NEET-PG 2015 - Pharmacology NEET-PG Practice Questions and MCQs
Question 571: Which of the following vaccines is not freeze-dried?
- A. Measles Vaccine
- B. Diphtheria, Pertussis, and Tetanus (DPT) Vaccine (Correct Answer)
- C. Rubella Vaccine
- D. BCG Vaccine
Explanation: ***Diphtheria, Pertussis, and Tetanus (DPT) Vaccine*** - The DPT vaccine is a **liquid vaccine** that contains inactivated toxins and bacterial components, making it stable in liquid form. - It does not require **freeze-drying** because its components are chemically stable and do not degrade significantly in solution. *Measles Vaccine* - The measles vaccine is a **live attenuated vaccine** that needs to be freeze-dried to maintain the viability and stability of the live virus. - Freeze-drying helps preserve the vaccine's potency by removing water, which prevents degradation during storage and transport. *Rubella Vaccine* - Similar to the measles vaccine, the rubella vaccine is a **live attenuated vaccine** and is therefore provided in a freeze-dried form. - This process ensures the long-term stability and efficacy of the viral components, which would otherwise degrade in a liquid state. *BCG Vaccine* - The BCG (Bacillus Calmette-Guérin) vaccine is a **live attenuated bacterial vaccine** used against tuberculosis, and it is also manufactured as a freeze-dried product. - Freeze-drying is essential for maintaining the viability of the live attenuated *Mycobacterium bovis* strain.

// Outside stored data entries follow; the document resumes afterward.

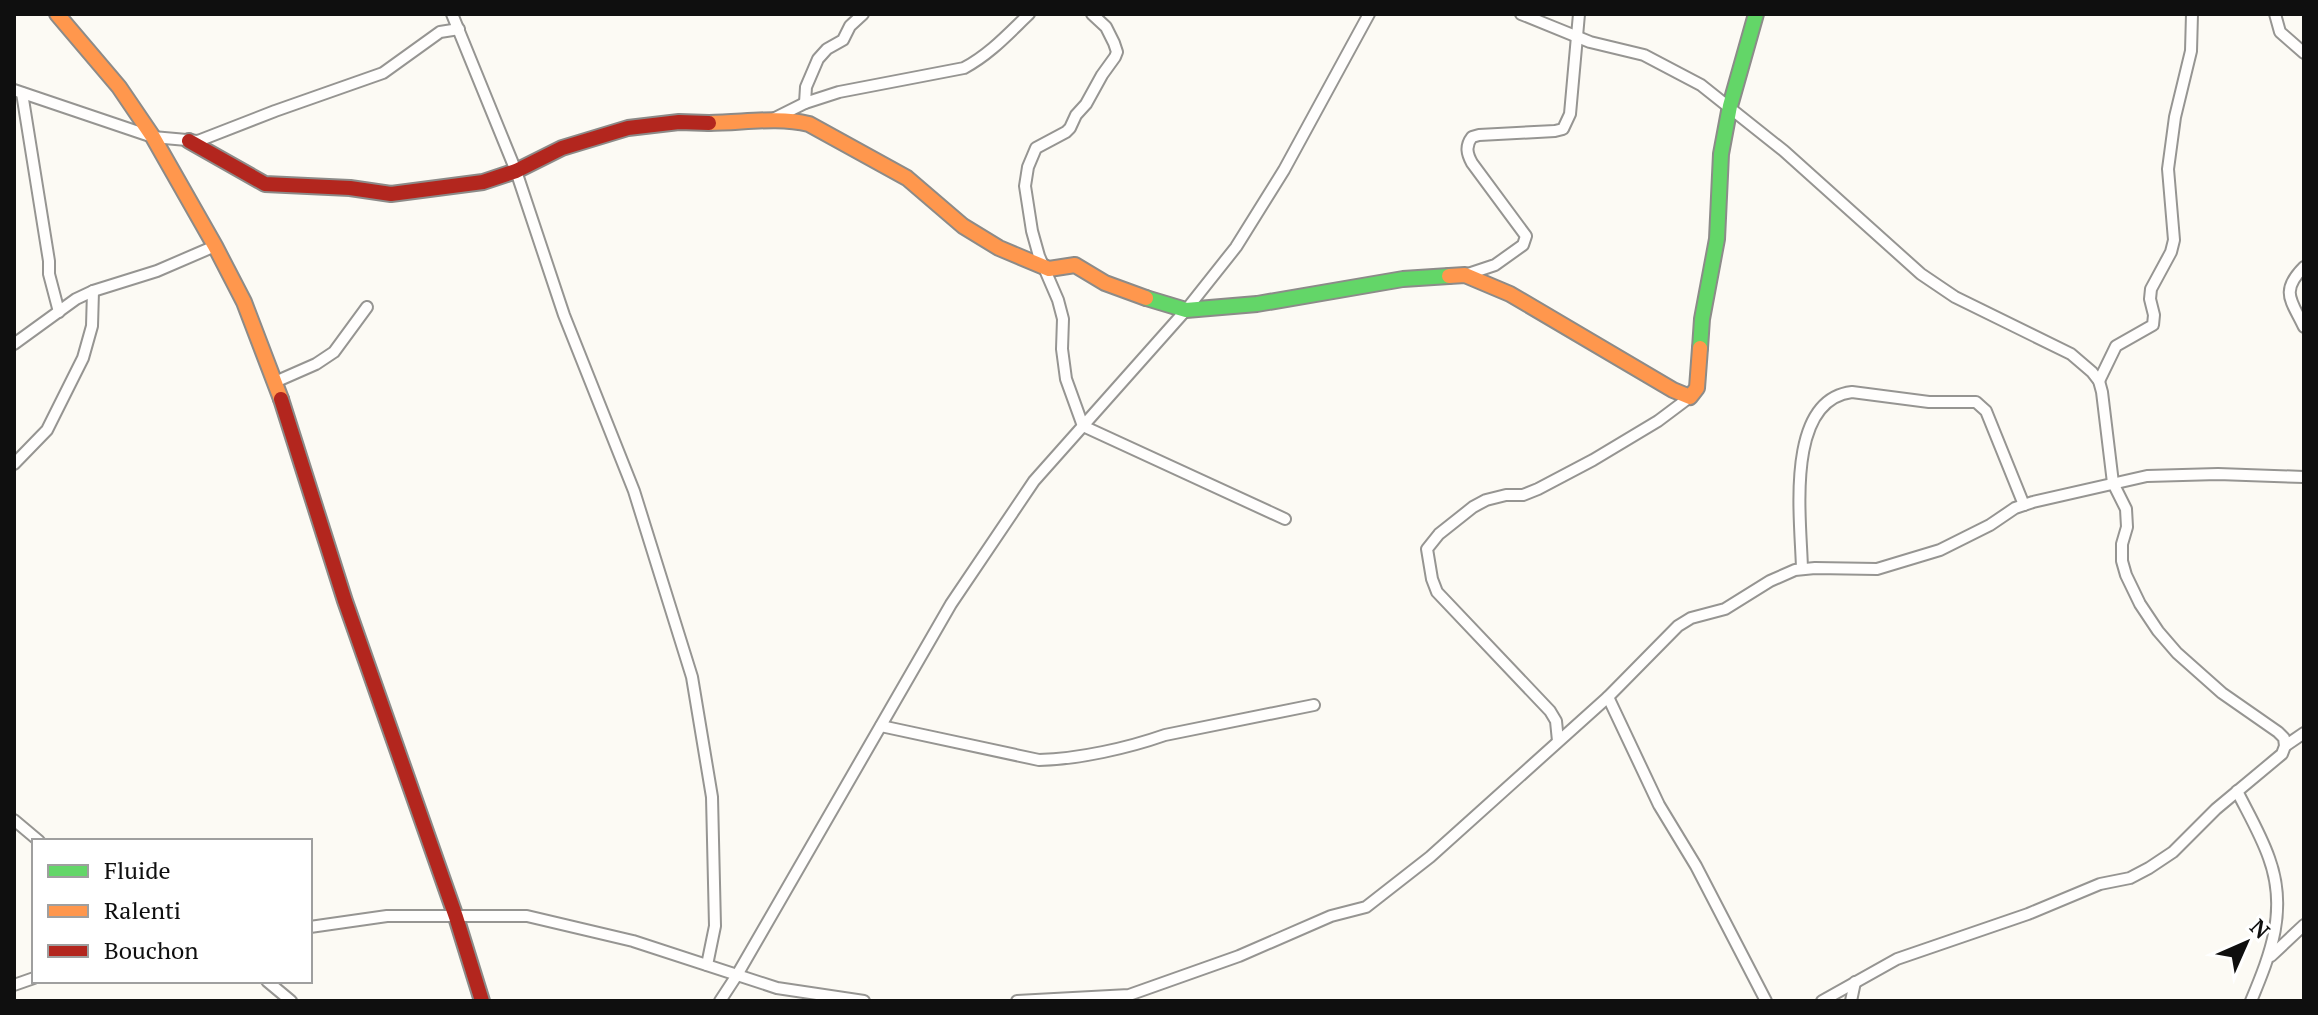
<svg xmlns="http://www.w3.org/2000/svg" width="2318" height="1015" font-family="'PT Serif',serif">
  <rect width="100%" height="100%" fill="#fcfaf4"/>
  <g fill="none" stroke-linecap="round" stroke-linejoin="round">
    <g stroke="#969592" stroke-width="14">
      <g id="street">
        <polyline points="452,14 516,171 564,315 634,491 692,677 712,797 715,926 707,965"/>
        <polyline points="1092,14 1106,27 1114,43 1117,52 1115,57 1102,75 1086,104 1076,115 1070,128 1066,132 1036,148 1028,167 1025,186 1032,231 1039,256 1058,300 1063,319 1062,349 1066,379 1083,426 1285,519"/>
        <polyline points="1521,14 1590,42 1644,55 1701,85 1784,151 1921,274 1955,297 2071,354 2092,372 2099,381 2102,392 2113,483 2126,509 2127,527 2122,544 2122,561 2126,575 2140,604 2158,631 2177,653 2222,693 2278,732 2284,738 2285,746 2282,754 2216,809 2173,852 2149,868 2130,878 2100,884 2028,914 1897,959 1822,1001"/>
        <polyline points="2275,14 2280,32 2304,53"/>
        <polyline points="14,90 153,137 198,141 275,111 383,73 440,32 459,29"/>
        <polyline points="22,93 49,261 49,274 59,312"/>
        <polyline points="805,103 806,87 818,59 827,49 843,40 850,26 863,14"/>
        <path d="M 775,118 L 805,103 L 839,92 L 964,68 C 990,54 1008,34 1029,14"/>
        <path d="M 2304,267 C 2279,292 2292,301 2304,327"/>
        <path d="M 1465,275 L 1495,265 L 1523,245 L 1526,236 L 1472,163 C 1467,154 1465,146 1472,137 L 1479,135 L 1555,131 L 1563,129 L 1570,114 L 1579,14"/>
        <polyline points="14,344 76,299 93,291 157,271 215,246"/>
        <polyline points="2099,381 2116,346 2153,325 2154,315 2150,299 2151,289 2171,252 2174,240 2168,169 2175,117 2191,51 2192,14"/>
        <polyline points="275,382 316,364 334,352 367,307"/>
        <polyline points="14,464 47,430 83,358 92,326 93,291"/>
        <path d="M 1802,569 C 1801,521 1784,400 1852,392 L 1929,402 L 1976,402 L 1986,411 L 2024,505"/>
        <polyline points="1608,697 1659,805 1696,866 1766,1001"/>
        <path d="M 881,726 L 1039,760 C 1079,759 1128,748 1165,735 L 1314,705"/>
        <polyline points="1558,741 1556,721 1550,711 1437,592 1432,579 1427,549 1439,534 1473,507 1486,500 1506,495 1523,495 1538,489 1593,460 1658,421 1690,397"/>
        <polyline points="2285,746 2304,733"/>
        <path d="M 2237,791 C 2248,813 2261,835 2269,858 C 2288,910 2271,953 2251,1001"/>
        <polyline points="14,820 39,841"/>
        <polyline points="310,927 387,916 527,916 633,941 777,988 864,1001"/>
        <polyline points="2271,956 2304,925"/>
        <polyline points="267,981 291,1001"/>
        <polyline points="14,985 34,978"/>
        <polyline points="720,1001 737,975 951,604 1034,481 1186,310 1236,247 1284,170 1369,14"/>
        <polyline points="1017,1001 1129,995 1239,956 1331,916 1366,907 1430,857 1608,697 1678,626 1691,618 1725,609 1770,581 1795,570 1815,568 1877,569 1940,550 1990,525 2015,508 2033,502 2147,476 2218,474 2304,477"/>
        <polyline points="1851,1001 1855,982"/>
      </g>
    </g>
    <g stroke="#8c8b89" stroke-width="18">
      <g id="fast">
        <polyline points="1146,298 1186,310 1257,304 1403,279 1449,276"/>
        <polyline points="1700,348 1702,319 1717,239 1721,154 1730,106 1756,14"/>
      </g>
    </g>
    <g stroke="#8c8b89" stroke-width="18">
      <g id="slow">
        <polyline points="57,14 119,87 153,137 215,246 244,302 281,399"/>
        <path d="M 709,123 C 743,123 776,116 809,124 L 907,178 L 963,226 L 999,248 L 1049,269 L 1075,265 L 1105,283 L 1146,298"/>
        <polyline points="1449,276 1465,275 1510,294 1673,390 1690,397 1697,388 1700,348"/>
      </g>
    </g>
    <g stroke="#8c8b89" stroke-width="18">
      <g id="jam">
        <polyline points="189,141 265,184 350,188 391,194 483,182 516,171 562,148 628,128 679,122 709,123"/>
        <polyline points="281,399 345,601 456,917 482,1001"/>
      </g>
    </g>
    <use href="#street" stroke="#fffefd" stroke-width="10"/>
    <use href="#fast" stroke="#63d668" stroke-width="14"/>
    <use href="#slow" stroke="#ff974d" stroke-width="14"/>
    <use href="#jam" stroke="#b3261e" stroke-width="14"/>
  </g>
  <rect width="2318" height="1015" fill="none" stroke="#0f0f0f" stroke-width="32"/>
  <rect x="32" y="839" width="280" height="144" fill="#ffffff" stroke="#9f9f9f" stroke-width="2"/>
  <rect x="48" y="865" width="40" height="12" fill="#63d668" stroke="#9f9f9f" stroke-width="2"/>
  <text x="104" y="879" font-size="24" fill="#0f0f0f">Fluide</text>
  <rect x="48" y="905" width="40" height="12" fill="#ff974d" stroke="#9f9f9f" stroke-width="2"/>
  <text x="104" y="919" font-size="24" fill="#0f0f0f">Ralenti</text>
  <rect x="48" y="945" width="40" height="12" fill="#b3261e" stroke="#9f9f9f" stroke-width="2"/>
  <text x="104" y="959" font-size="24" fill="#0f0f0f">Bouchon</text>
  <g transform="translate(2246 943) rotate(45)" stroke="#ffffff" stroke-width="6" paint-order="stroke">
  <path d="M0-6L14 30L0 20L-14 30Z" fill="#0f0f0f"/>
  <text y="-12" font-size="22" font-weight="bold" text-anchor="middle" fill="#0f0f0f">N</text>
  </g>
</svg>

Question 572: What is the Hib conjugate vaccine made of?
- A. Capsular polysaccharide
- B. Purified protein with carrier
- C. Cell wall polysaccharide
- D. Capsular polysaccharide with carrier (Correct Answer)
Explanation: ***Capsular polysaccharide with carrier*** - The Hib conjugate vaccine uses a **polysaccharide capsule** from *Haemophilus influenzae* type b (Hib) covalently linked to a **protein carrier** [1]. - This conjugation allows activated B cells to present the polysaccharide to T helper cells, inducing a strong **T-cell dependent immune response** and **immunological memory**, especially in infants [1]. *Capsular polysaccharide* - A vaccine made only of **capsular polysaccharide** would be a **polysaccharide vaccine**, which induces a **T-cell independent immune response**. - This type of vaccine is **poorly immunogenic in infants** and does not generate long-lasting memory. *Purified protein with carrier* - This describes components of some **protein subunit vaccines**, but not specifically the Hib vaccine, which targets the polysaccharide capsule. - While it employs a carrier protein, the primary antigen is the **polysaccharide**, not a purified bacterial protein. *Cell wall polysaccharide* - The Hib vaccine specifically targets the **capsular polysaccharide**, which is distinct from the general cell wall polysaccharides found in the bacterial outer membrane. - The **capsule** is the primary virulence factor and target for protective immunity in Hib.